A new idea, though, is to employ machine learning techniques to invent wholly artificial data. Quants are experimenting with these models and say they can produce data indistinguishable in some cases from the real thing.
The potential of the new ‘fake’ data gives cause for optimism. With it, quants can test strategies against scenarios that might have happened as well as those that did. There’s a caveat, though. Fake data may fix some of the shortcomings of conventional backtesting, but it can’t fix all of them.
The models the quants are using to generate the new data effectively learn the process by which past data was generated.
That’s worked impressively outside investing, where the models have been used to create anything from deep fake videos to so-called Ganimals – synthesised animals, like an elephant crossed with a cat – conjured up using generative adversarial networks (Gans).
Amazon used synthetic data to train its Alexa bot to understand instructions in Hindi. Rather than train the voice recognition software with millions of real commands, the tech firm generated fake samples from data on just a subset of recordings.
But applications in financial markets face a key difference from applications in other such fields. Markets are fast-changing systems, subject at times to sudden, unexpected regime shifts.
Backtesting with multiple versions of history may be better than backtesting with one. But the generative models still are recreating a version of events learnt from the past. And even a richer view of history could be a poor guide to the future.

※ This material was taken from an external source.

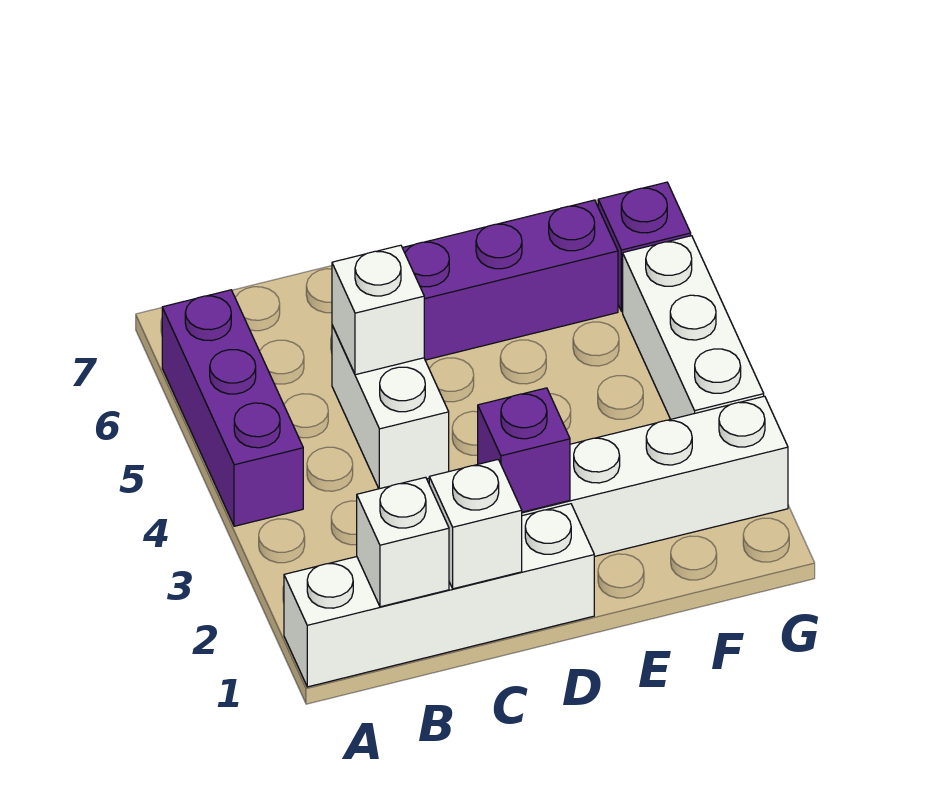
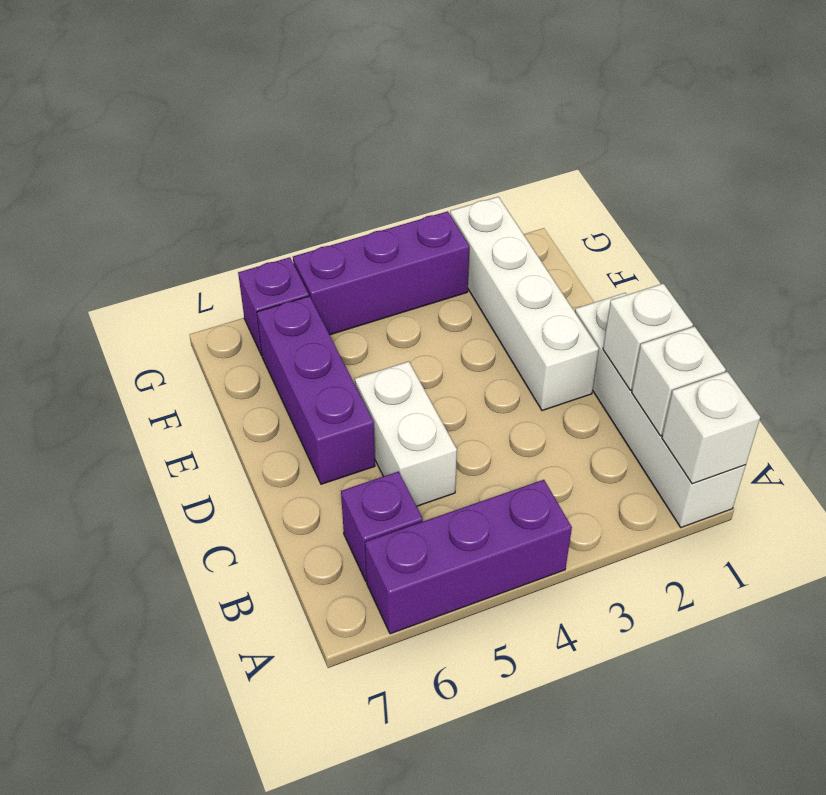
white brick C4:C5 level 1 -> white brick C5:D5 level 1
white brick C5 level 2 -> white brick A1 level 2
purple brick D2 level 2 -> purple brick B6 level 1
white brick G3:G5 level 1 -> purple brick G3:G5 level 1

One quant draws a parallel with forecasting climate change, a process in which what’s gone before – by definition – will be largely redundant. And in the case of equity markets, “even the most intimate knowledge of history isn’t going to tell you where Apple’s stock price is going to be,” he says.
In another way, too, historical data could prove a bad teacher.
The mechanics of the market are hugely complex, including the actions and motivations of thousands of investors, companies and intermediaries and the complex dynamics of market microstructure. That’s before accounting for the influence of the global macro environment, news events, and so on.
It’s never guaranteed the data will lead a model to a full understanding of those mechanics. That’s to say, the training set may provide only a patchy representation of the truth. “You could end up generating fake data that’s just too simplistic for what’s at stake,” says another quant. “It could be counterproductive.”
These are limitations the data-generation models have not faced outside finance. They also are limitations that apply to any form of backtesting, be it conventional or using fake data. But as investors proceed with the new techniques, they will need to keep sight of the problems that fake data cannot solve. A picture of an elephant or a cat looks like a picture of an elephant or a cat for ever. A picture of a market is always changing.